Konga ranks as one of West Africa’s largest e-commerce websites.

According to TechCrunch, the $15-million round led by Tencent, Nielsen Ventures, TLcom Capital, Founder Collective and existing investors in Owl Ventures is the most significant disclosed investment in an African ed-tech startup by institutional investors.

The funding represents a strong endorsement for uLesson as a leader in the African home-tutoring business. The investment will bolster its operations in the harsh African market and secure a market-leading position in the region.

The capital commitment will open up new opportunities, as the ed-tech startup revealed that it will invest in product development, strengthen its core technology and add cohort-based learning features.

uLesson is available in Nigeria, Ghana, Sierra Leone, Liberia, The Gambia, Kenya, Uganda, Rwanda, South Africa, the United States and the United Kingdom. The investment will see the startup break into other market segments in Africa.

These new features will include flagship science and mathematics contents. It will also add social sciences and financial accounting to the secondary level content library and qualitative and quantitative reasoning to the primary level.

So far, the app has 2 million downloads, with more than 12.3 million videos watched and 25.6 million questions answered on the platform.
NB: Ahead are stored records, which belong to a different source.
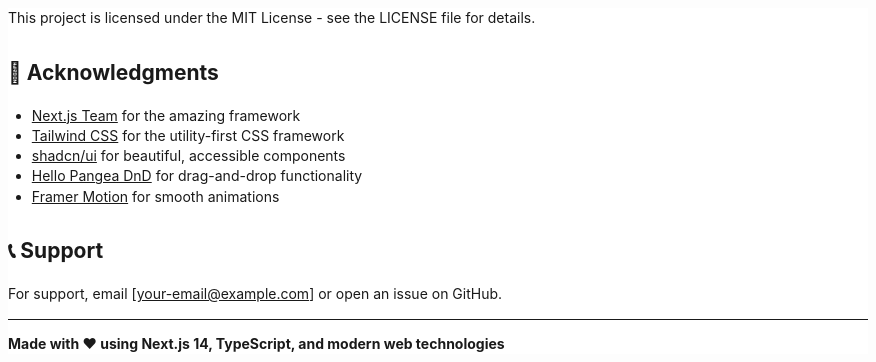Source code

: This project is licensed under the MIT License - see the LICENSE file for details.

## 🙏 Acknowledgments

- [Next.js Team](https://nextjs.org/) for the amazing framework
- [Tailwind CSS](https://tailwindcss.com/) for the utility-first CSS framework
- [shadcn/ui](https://ui.shadcn.com/) for beautiful, accessible components
- [Hello Pangea DnD](https://github.com/hello-pangea/dnd) for drag-and-drop functionality
- [Framer Motion](https://www.framer.com/motion/) for smooth animations

## 📞 Support

For support, email [your-email@example.com] or open an issue on GitHub.

---

**Made with ❤️ using Next.js 14, TypeScript, and modern web technologies**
Before the investment, the startup had raised $7.5 million in a Series-A round that it completed in January. This takes its total capital commitment in 2021 to $22.5 million.

Shagaya, the founder and CEO, said the team is thrilled to achieve the significant milestone, which will bring high quality and affordable education to all Africans.

“We’re delighted to be joined by seasoned investors, like Tencent, who bring a wealth of experience from their investments in education technology. Backed by incredible partners, we can accelerate our learning to serve the African edtech market more effectively,” he said.

David Frankel, managing partner at Founder Collective, said he believes entrepreneurs can change the world and has every hope that uLesson will set new standards for education in Africa.

“The incredible talent on the continent has been held back for too long by a lack of opportunities. So I couldn’t be a more enthusiastic supporter of Sim Shagaya and his vision for more accessible and affordable educational opportunities for millions of people,” he said.